The Legend of Big Ben DVD the Steelers will sell for $39.95 when Roethlisberger announces his retirement will contain an hour-long segment of all the times he bent behind center with a throbbing shoulder or a sore foot. Leading his team down the field in the fourth quarter while looking, between plays, as if his appendix had exploded. This is the thing about Roethlisberger that so pleases the square-jawed ex-players on NFL studio shows.
What perseverance! What commitment!
Those are fine things to admire in an athlete, of course. But even “grit” and “taking one for the team” seem like concepts too high-minded for Roethlisberger. On the Wednesday after he was diagnosed with the MCL sprain, Big Ben was asked when he wanted to return. His response?
It was a joke, but one imbued with truth: Roethlisberger is borderline tunnel-visioned in his desire to play, no matter the rust or risk. Truth told, it’s not a stretch to see this as very particular brand of stupidity, the flagrant disregard for his own well-being hinting at an almost cavemanish abandon. Seen in one light, Roethlisberger is absurdly brave — a football player’s football player, and a Hall of Fame one at that.
In another, he’s dumb-tough, and only footnote else.
I go back and forth on whether any athlete, even one who spends a decade-plus in the public eye, can ever truly be knowable. Being able to discern the contours of someone’s personality and character from behind the fogged glass through which we view these players—it seems implausible. Despite that, I feel a specific way about Aaron Rodgers (would shop at the Gap if his publicist let him, loves pranks); about Richard Sherman (dragoons friends into one-sided discussions of books only he has read). Part of being a fan is pondering the inner lives of players, building them out in your head so as to make them more intelligible. We’re empathetic animals. We want to connect with people who fascinate us, even if the connection is illusory.
We have a lot of source material with which to build these connections — connections that are, at once, too much and not enough. Over time, athletes are rendered sharper in some respects (Eli Manning is not afraid to throw an interception, for instance) and hazier in others (Is Eli unflappable or just affectless?). The familiar player becomes an exquisite corpse: the hundreds of games he plays, the thousands of quotes he gives, and the millions of opinions people hold about him all layered on top of each other like eons of rot. Even if you’ve got the One True Unified Theory of Eli Manning — have him pegged right down to the thoughts he has when he’s shaving in the morning — you can’t prove it, to yourself or anyone else.

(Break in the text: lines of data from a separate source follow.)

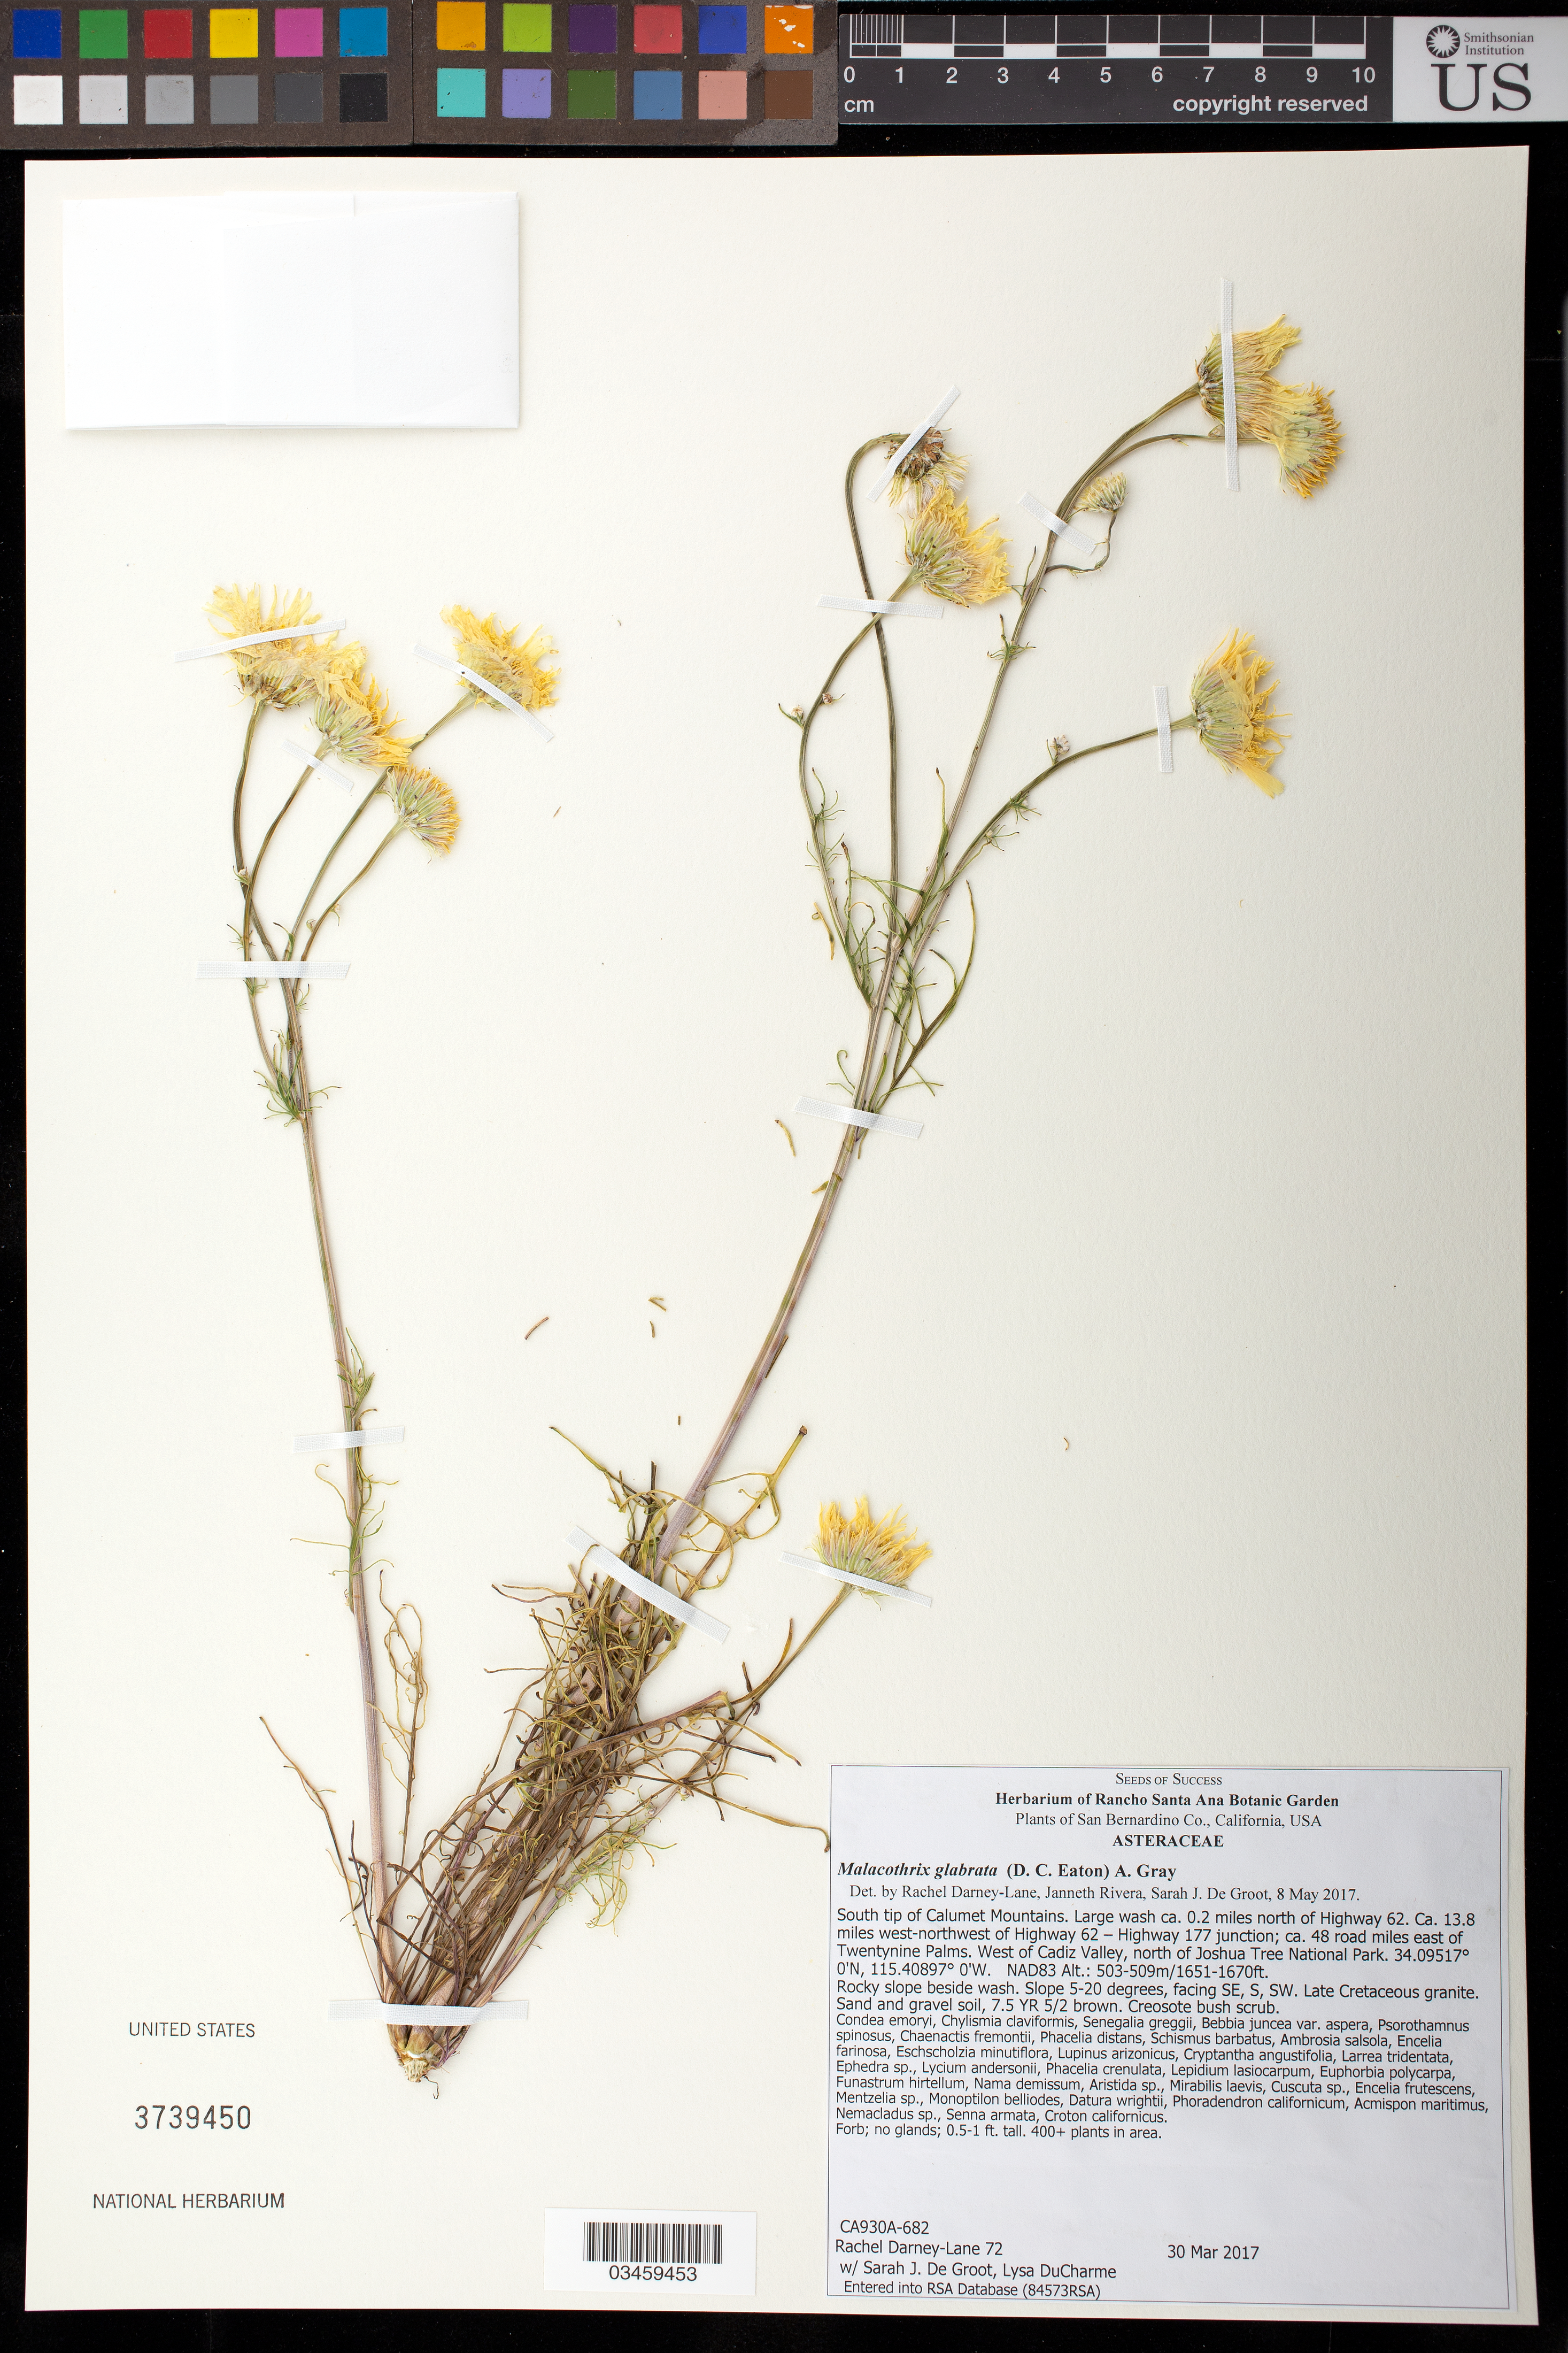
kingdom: Plantae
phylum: Tracheophyta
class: Magnoliopsida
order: Asterales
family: Asteraceae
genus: Malacothrix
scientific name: Malacothrix glabrata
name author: (A. Gray ex D.C. Eaton) A. Gray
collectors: R. Darney-Lane, S. De Groot & L. DuCharme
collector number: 72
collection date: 2017-03-30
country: United States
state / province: California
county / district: San Bernardino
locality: S tip of Calumet Mts, 0.2 mi N of Hwy 62, 13.8 mi WNW of Hwy 62-Hwy 177 jct, 48 road mi E of Twentynine Palms, W of Cadiz Valley, N of Joshua Tree National Park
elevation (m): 503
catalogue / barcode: US 3739450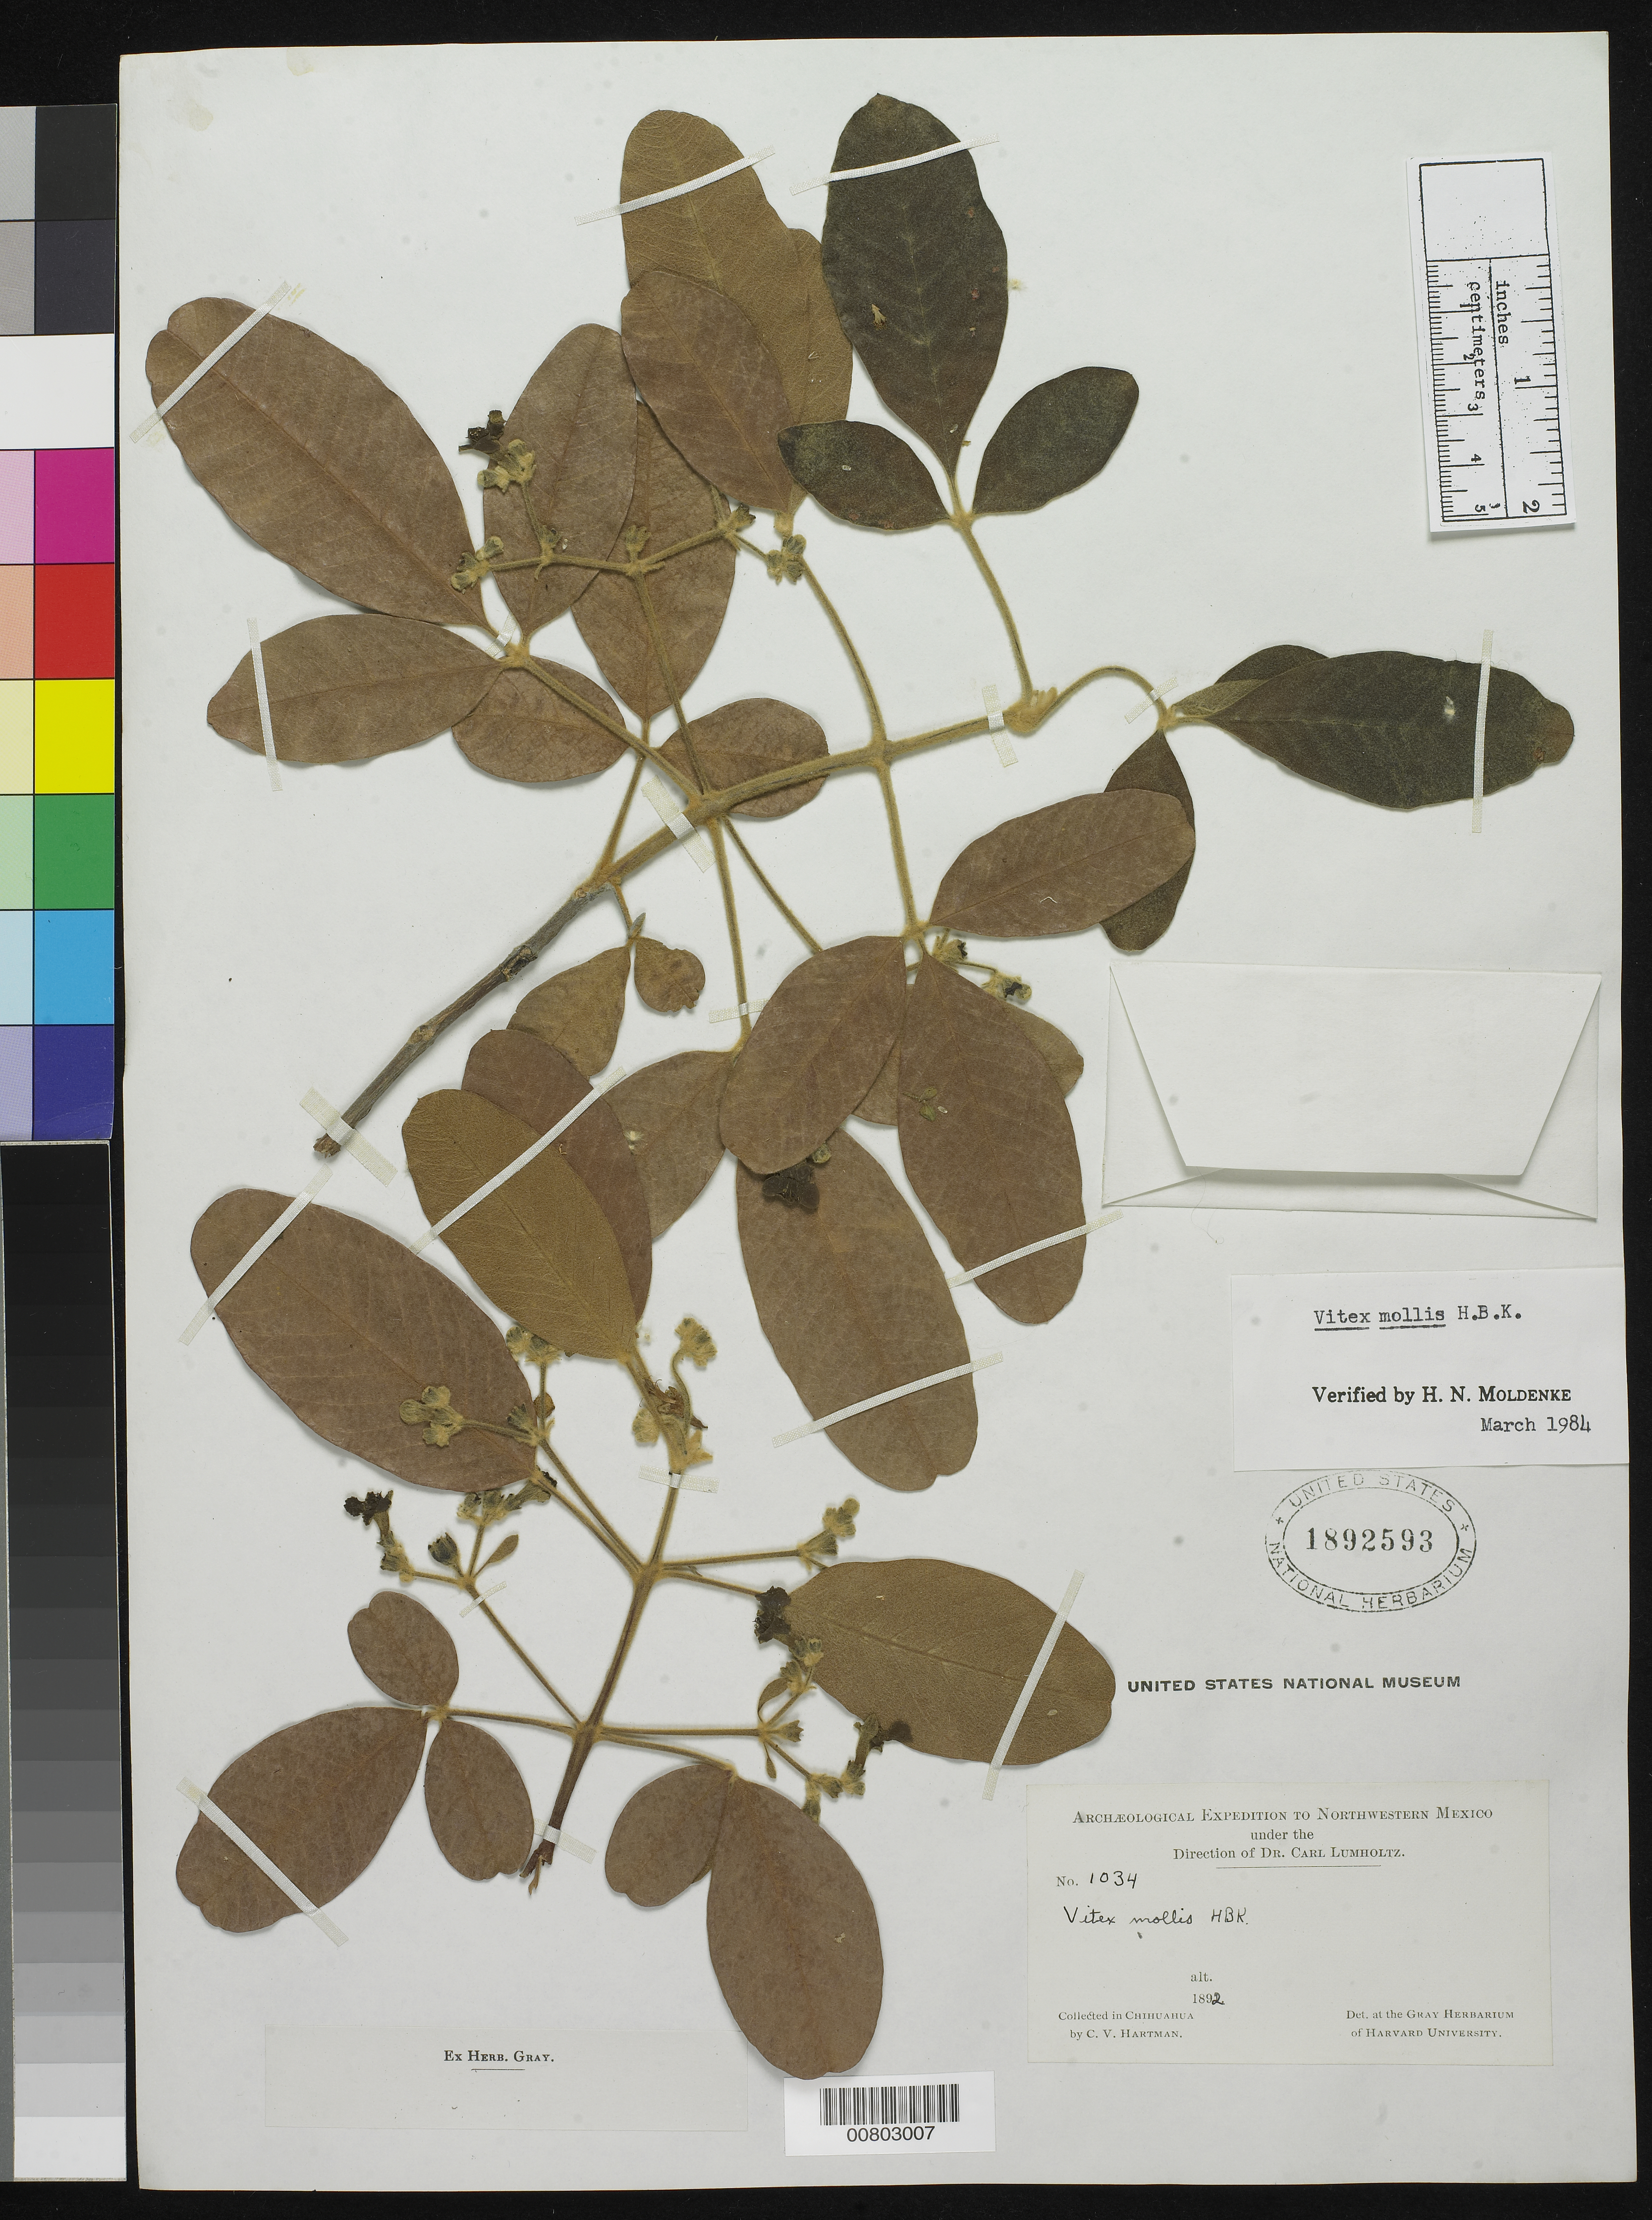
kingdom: Plantae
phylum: Tracheophyta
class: Magnoliopsida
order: Lamiales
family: Lamiaceae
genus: Vitex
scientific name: Vitex mollis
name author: Kunth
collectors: C. V. Hartman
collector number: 1034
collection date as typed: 1892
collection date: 1892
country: Mexico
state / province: Chihuahua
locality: Chihuahua.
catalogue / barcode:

And yet, I still think Ben Roethlisberger is that strongest dad in the world. I think he plays his position like no one else. I think he fudges his golf scores, that he likes superhero movies. I also think he is capable of awful things. I think he’s moronic, stubborn, and selfish, and that, in a way, those traits serve him well on a football field. He’s a stranger to me, but I can imagine what he’s like when he’s at home, how he treats his friends.
In dim light, sometimes our minds will fill in images our eyes can’t complete by themselves. Maybe it’s impossible for me to know Big Ben, but I feel like I can see him.